## Data extract
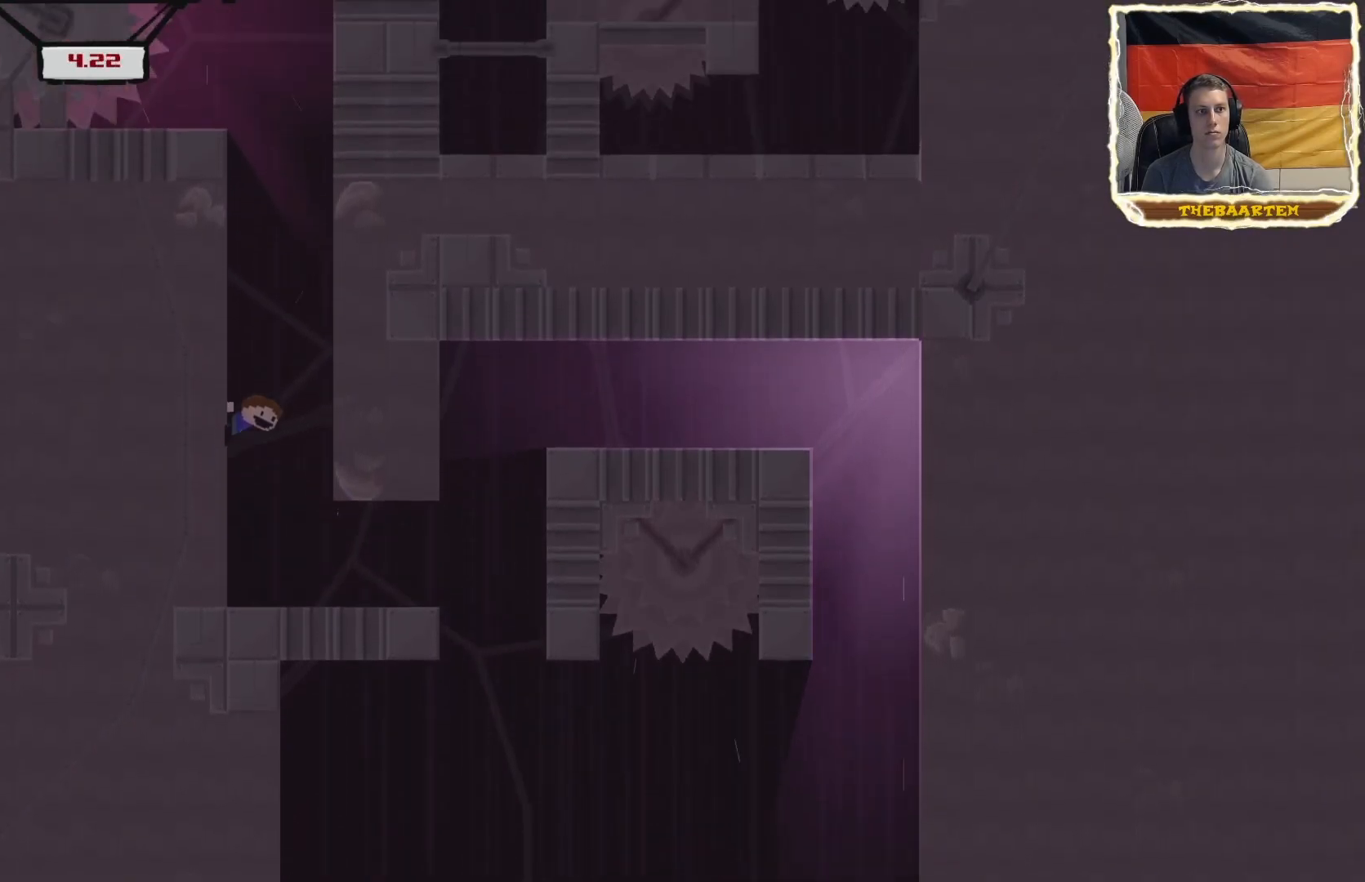
{"buttons": ["CROSS", "R2", "DPAD_LEFT"], "events": []}
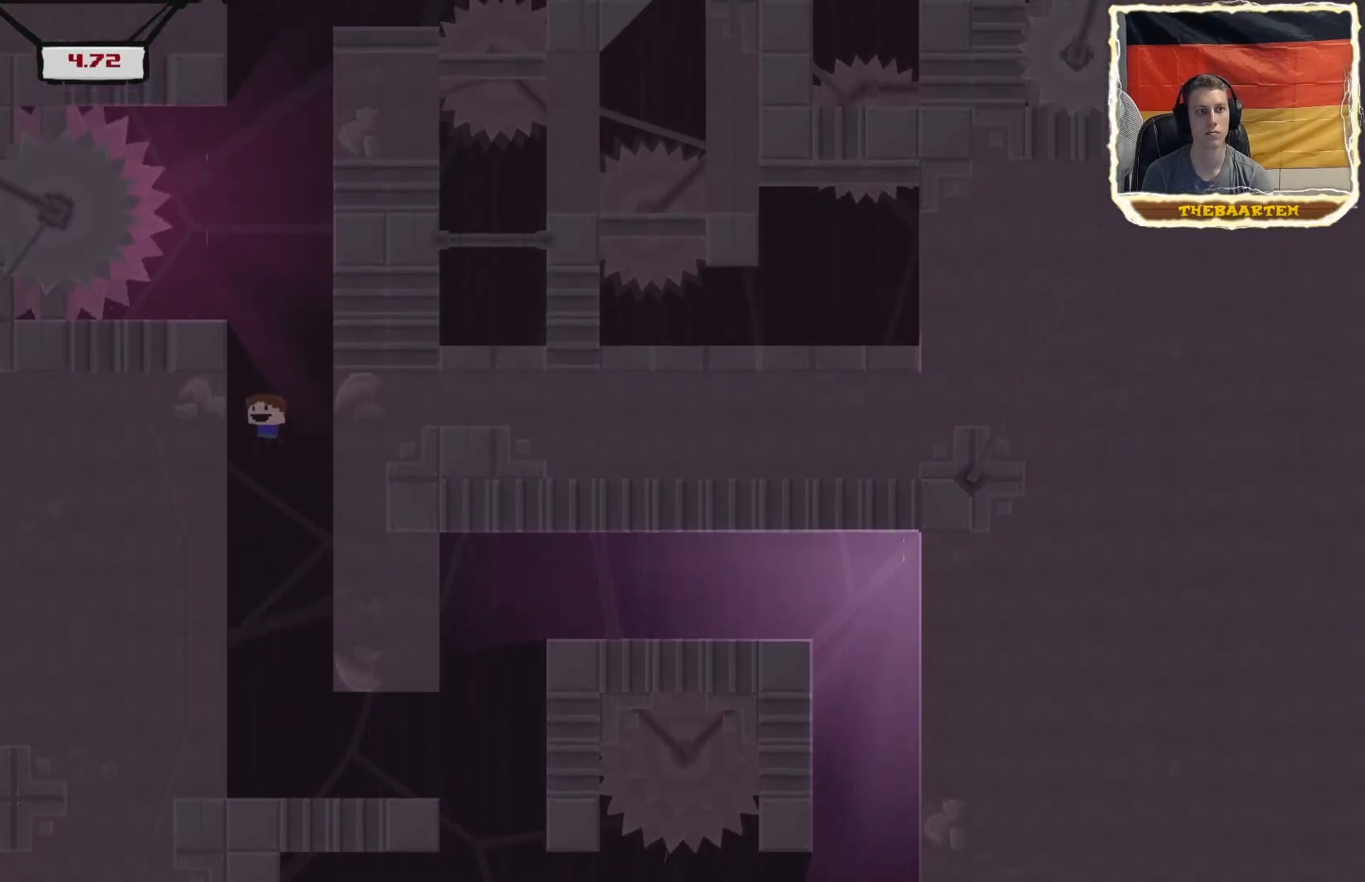
{"buttons": ["R2", "DPAD_RIGHT"], "events": [[17, "CROSS", "up"], [33, "DPAD_LEFT", "up"], [83, "DPAD_RIGHT", "down"], [100, "CROSS", "down"], [483, "CROSS", "up"]]}
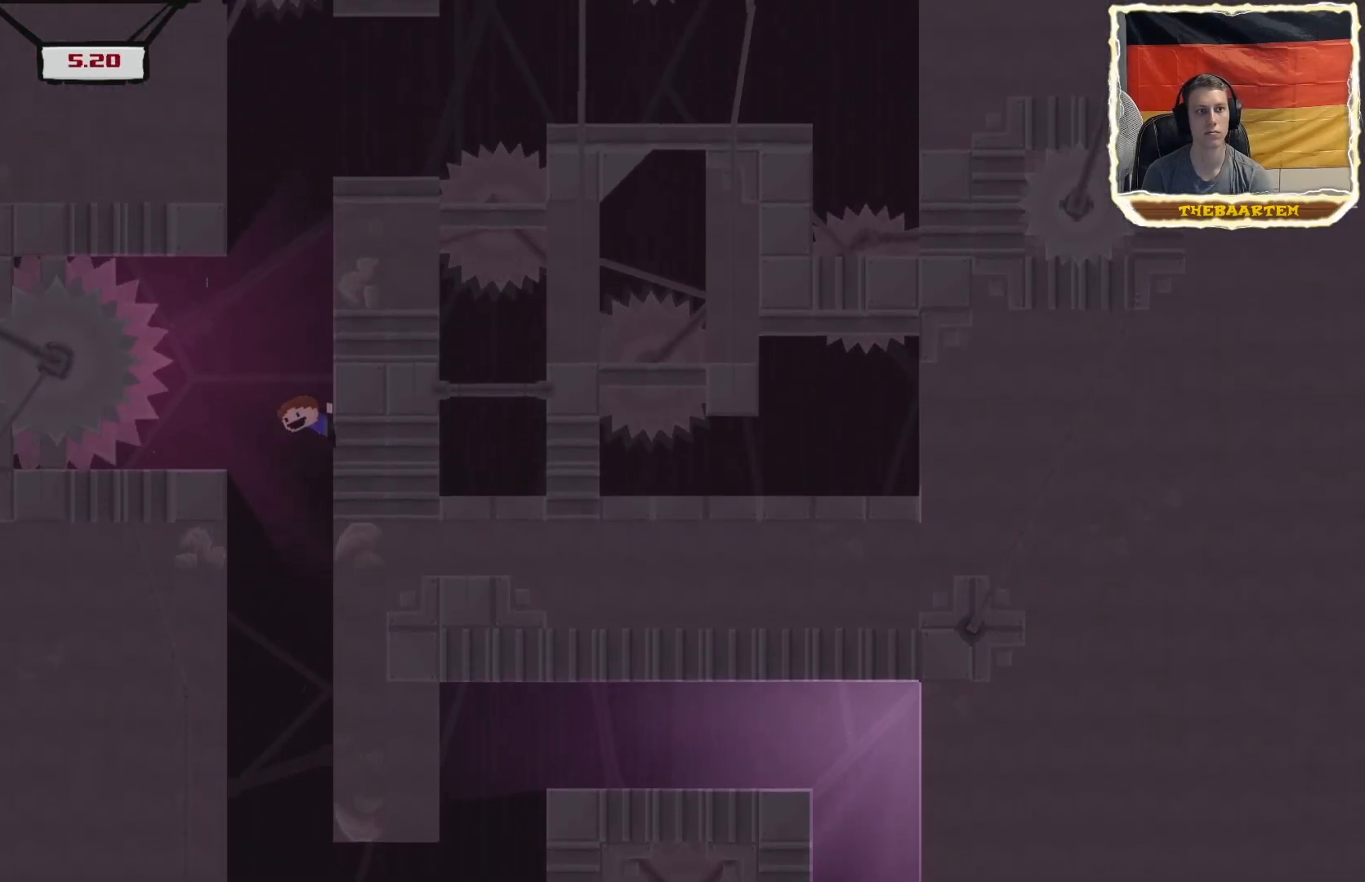
{"buttons": ["CROSS", "R2", "DPAD_RIGHT"], "events": [[500, "CROSS", "down"]]}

## Exercise goal
Would you please copy the material exactly, leaving all the pictures out?

## Answer to the exercise
{"buttons": ["CROSS", "R2", "DPAD_LEFT"], "events": []}
{"buttons": ["R2", "DPAD_RIGHT"], "events": [[17, "CROSS", "up"], [33, "DPAD_LEFT", "up"], [83, "DPAD_RIGHT", "down"], [100, "CROSS", "down"], [483, "CROSS", "up"]]}
{"buttons": ["CROSS", "R2", "DPAD_RIGHT"], "events": [[500, "CROSS", "down"]]}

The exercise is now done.